* ASSIGNMENT
Using the records below, copy every line that holds the string "lines".

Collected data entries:
"""

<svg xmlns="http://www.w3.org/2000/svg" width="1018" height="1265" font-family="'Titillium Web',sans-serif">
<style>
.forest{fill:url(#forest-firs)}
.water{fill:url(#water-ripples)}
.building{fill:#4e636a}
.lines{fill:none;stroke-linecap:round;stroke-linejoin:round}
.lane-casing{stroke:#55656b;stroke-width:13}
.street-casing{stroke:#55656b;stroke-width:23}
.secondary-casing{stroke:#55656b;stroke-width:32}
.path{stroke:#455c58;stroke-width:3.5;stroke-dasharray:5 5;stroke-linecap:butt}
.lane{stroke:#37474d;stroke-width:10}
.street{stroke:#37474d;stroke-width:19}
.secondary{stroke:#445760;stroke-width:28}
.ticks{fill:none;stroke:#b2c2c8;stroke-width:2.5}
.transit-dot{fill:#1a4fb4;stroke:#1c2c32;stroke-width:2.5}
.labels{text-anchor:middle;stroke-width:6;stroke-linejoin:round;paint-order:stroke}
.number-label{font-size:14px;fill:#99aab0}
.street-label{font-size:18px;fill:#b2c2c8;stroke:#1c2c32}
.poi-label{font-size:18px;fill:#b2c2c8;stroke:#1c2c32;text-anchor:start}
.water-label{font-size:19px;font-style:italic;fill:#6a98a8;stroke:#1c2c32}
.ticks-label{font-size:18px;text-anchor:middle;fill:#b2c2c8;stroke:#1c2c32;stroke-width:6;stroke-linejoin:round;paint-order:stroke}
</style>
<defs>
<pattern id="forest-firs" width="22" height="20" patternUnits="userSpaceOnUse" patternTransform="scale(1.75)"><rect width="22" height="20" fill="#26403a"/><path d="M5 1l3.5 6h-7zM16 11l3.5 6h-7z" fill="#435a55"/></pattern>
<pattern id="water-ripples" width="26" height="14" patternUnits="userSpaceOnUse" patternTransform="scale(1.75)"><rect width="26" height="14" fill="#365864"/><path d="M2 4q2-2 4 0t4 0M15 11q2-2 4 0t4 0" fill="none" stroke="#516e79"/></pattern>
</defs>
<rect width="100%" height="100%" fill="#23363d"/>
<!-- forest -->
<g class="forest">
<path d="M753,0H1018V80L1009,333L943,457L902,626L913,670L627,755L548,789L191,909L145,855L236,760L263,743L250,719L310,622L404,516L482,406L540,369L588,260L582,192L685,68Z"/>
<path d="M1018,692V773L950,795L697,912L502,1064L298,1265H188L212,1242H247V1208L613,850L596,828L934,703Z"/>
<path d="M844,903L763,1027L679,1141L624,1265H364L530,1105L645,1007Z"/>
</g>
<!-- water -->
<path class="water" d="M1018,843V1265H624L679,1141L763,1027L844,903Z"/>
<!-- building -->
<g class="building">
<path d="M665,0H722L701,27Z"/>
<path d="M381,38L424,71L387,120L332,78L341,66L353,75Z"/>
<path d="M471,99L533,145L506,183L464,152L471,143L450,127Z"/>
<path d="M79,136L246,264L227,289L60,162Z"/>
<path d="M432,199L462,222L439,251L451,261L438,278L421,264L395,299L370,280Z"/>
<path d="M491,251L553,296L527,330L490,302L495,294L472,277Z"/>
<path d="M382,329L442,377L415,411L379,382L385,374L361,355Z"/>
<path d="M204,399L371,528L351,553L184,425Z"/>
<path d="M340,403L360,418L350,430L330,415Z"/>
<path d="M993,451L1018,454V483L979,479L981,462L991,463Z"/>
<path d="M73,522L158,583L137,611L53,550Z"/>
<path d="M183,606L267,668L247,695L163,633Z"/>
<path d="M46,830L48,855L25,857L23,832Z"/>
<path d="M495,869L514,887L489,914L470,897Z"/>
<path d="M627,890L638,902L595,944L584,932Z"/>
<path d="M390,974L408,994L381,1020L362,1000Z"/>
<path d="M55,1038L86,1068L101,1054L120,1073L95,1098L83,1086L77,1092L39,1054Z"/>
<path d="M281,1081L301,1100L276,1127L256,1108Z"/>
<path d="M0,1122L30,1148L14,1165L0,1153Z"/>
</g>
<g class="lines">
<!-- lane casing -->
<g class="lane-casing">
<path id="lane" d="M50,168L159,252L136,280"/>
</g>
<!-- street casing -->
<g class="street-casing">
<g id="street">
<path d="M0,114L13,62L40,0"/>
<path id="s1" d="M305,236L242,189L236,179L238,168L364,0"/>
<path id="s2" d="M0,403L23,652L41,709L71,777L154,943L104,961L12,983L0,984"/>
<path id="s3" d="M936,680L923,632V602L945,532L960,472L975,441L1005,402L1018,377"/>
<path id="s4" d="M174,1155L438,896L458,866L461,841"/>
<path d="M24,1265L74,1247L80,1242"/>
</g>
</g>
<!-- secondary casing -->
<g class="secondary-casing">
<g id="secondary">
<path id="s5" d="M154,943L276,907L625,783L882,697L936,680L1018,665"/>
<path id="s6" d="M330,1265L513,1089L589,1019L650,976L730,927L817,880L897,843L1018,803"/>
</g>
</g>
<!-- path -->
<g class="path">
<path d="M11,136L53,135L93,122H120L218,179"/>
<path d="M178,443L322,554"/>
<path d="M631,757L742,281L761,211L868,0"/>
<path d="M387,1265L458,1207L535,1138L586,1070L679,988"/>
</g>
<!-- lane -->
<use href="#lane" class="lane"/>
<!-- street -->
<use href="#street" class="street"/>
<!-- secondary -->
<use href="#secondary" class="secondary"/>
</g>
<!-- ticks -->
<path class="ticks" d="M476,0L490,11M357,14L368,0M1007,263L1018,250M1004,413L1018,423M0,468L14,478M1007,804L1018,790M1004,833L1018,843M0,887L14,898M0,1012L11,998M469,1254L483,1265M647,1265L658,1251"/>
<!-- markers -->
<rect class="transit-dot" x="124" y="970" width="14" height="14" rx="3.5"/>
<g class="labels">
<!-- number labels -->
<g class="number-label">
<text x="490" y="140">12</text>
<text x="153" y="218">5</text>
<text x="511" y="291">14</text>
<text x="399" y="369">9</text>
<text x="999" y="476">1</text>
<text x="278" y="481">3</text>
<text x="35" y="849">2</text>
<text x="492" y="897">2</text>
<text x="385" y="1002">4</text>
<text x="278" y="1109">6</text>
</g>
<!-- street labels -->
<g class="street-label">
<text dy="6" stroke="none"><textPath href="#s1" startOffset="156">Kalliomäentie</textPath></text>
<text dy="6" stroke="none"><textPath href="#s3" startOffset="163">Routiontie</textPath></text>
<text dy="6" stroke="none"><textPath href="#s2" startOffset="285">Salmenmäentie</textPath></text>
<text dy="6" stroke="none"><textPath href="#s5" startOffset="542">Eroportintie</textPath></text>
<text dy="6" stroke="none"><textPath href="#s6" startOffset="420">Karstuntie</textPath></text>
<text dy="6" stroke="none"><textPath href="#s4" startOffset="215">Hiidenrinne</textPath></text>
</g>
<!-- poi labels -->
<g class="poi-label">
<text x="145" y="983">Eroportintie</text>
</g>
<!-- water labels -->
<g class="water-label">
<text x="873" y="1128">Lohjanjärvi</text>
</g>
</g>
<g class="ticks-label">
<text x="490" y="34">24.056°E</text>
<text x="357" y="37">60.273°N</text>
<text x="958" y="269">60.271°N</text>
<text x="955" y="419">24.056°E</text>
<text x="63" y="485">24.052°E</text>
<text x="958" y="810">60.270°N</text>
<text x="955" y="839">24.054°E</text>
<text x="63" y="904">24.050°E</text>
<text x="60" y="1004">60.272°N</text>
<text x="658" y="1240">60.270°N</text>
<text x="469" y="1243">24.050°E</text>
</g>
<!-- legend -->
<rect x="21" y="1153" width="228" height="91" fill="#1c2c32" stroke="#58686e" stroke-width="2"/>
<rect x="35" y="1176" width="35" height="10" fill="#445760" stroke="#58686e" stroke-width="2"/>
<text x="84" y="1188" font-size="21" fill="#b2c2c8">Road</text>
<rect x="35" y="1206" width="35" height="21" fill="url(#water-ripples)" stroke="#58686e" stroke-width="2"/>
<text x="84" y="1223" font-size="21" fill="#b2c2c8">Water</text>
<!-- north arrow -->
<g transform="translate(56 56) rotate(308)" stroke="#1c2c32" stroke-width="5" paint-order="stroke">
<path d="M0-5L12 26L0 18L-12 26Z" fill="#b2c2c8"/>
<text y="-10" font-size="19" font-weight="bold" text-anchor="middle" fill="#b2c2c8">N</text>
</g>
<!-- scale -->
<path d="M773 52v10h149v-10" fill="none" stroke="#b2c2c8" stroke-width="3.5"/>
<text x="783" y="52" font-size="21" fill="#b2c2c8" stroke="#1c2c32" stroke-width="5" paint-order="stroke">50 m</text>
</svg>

"""

* COMPLETED EXERCISE
.lines{fill:none;stroke-linecap:round;stroke-linejoin:round}
<g class="lines">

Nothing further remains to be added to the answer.